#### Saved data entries
++++++++++
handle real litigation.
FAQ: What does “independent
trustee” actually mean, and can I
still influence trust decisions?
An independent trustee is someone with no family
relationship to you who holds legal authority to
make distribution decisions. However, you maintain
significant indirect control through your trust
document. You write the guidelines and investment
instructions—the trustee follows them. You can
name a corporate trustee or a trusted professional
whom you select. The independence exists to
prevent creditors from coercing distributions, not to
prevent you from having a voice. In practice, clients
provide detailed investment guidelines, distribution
++++++++++
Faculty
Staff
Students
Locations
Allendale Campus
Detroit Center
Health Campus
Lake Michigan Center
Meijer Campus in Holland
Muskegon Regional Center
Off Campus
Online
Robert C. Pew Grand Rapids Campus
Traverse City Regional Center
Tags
++++++++++
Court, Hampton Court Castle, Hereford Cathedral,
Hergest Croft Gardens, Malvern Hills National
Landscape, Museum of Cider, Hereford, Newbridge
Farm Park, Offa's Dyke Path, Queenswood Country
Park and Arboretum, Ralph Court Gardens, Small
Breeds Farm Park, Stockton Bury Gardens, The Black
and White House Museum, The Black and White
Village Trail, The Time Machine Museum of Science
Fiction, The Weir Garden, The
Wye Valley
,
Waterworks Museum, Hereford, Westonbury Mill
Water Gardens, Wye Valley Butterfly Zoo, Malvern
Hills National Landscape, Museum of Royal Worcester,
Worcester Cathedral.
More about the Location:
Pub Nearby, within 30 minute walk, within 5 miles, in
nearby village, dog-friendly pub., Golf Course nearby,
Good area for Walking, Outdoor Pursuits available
++++++++++
Could you transcribe the entries above word for word, from the line with "handle real litigation." down to the line with "prevent creditors from", keeping both?

#### Output
handle real litigation.
FAQ: What does “independent
trustee” actually mean, and can I
still influence trust decisions?
An independent trustee is someone with no family
relationship to you who holds legal authority to
make distribution decisions. However, you maintain
significant indirect control through your trust
document. You write the guidelines and investment
instructions—the trustee follows them. You can
name a corporate trustee or a trusted professional
whom you select. The independence exists to
prevent creditors from coercing distributions, not to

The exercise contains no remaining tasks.